Soon after she joined Change.org, Dulski led a similar effort to articulate a set of company values. The group drew up seven: “We think big.” “We embrace openness.” “We serve with passion.” “We demand excellence.” “We offer solutions.” “We love and understand.” “We take fun seriously.”

When it came time to introduce the list, instead of just announcing the results, Dulski asked people to stand up and explain how different members of the organization exemplified each of the values, says Levy. “We had the entire company inspired by these individuals who are living the values and thus showing us the importance of living and breathing them every day.”

One of the toughest aspects of coaching the Change.org team is the fact that its members reside in 18 offices around the world. “We work really hard to be a truly global company, rather than an American company with global offices,” Dulski says. It’s important to understand how each region’s culture affects the way people work together, she says. Collaborating across time zones and languages is challenging as well.

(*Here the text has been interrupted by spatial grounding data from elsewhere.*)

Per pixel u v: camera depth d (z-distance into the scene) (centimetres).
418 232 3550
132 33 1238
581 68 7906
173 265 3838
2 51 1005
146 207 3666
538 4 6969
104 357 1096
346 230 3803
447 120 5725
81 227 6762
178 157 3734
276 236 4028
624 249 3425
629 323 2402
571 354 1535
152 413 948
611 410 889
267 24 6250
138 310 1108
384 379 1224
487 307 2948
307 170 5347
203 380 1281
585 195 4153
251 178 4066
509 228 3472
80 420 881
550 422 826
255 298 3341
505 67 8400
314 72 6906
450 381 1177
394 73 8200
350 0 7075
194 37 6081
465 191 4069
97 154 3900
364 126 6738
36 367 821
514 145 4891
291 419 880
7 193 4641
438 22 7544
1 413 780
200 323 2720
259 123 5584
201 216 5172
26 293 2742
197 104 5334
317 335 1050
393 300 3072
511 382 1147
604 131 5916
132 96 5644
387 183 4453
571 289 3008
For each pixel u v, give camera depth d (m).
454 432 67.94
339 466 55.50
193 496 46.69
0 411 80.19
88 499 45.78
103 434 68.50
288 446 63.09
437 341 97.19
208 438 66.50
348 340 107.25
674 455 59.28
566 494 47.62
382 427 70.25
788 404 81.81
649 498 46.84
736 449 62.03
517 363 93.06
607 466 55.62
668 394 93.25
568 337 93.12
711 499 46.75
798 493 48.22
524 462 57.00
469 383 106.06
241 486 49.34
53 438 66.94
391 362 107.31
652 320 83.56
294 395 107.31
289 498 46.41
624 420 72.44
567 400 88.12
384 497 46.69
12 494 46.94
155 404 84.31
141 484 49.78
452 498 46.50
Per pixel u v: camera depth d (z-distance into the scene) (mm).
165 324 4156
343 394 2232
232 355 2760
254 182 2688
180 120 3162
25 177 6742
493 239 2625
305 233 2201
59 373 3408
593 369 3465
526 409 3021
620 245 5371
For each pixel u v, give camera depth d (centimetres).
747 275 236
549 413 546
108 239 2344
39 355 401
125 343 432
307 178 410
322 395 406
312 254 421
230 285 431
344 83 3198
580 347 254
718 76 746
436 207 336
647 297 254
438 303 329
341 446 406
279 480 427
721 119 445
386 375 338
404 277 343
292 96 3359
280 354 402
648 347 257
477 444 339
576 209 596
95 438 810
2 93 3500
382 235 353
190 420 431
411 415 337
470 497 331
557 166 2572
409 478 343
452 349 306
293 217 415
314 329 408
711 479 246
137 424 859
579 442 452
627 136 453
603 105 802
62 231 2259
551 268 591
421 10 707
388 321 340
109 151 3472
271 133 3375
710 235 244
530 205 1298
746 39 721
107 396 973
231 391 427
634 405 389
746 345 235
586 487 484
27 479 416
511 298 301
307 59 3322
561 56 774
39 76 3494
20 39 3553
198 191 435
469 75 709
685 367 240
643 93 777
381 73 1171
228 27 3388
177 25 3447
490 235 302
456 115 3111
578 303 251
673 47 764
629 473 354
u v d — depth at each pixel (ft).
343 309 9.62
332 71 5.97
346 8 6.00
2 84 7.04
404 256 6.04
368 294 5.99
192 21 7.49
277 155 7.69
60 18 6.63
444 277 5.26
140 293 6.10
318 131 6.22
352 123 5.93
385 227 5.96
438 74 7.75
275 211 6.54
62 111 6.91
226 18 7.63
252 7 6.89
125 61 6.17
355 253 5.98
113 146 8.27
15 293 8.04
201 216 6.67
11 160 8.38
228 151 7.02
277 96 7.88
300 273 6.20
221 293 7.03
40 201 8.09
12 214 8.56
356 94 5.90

To reduce the sense of distance, Change.org holds an annual, all-company retreat. “There’s a lot of work, and there’s also a lot of play,” Dulski says. “We do musical theater and talent shows in the evening, and that helps build the bonds among global colleagues.”

Dulski didn’t invent the retreat. But she embraced the tradition with the same verve she brings to every new challenge, says Bethell. “She got up and sang with the CEO in front of the entire company. She just jumped all the way in.”

One of the happiest rewards Dulski gains from her coaching is the frequent chance to celebrate victories that users achieve on Change.org. Each day, some ten or 20 petitions convince the powers that be to take action — installing a traffic light on a busy corner, for instance, or freeing an innocent man from prison, or welcoming gay youth into the Boy Scouts.

“You come into work, and no matter what challenges you might be facing, hundreds of thousands of people around the world are winning something that day because of your platform,” Dulski says. “You realize a direct connection to the fact that your work is worthwhile.”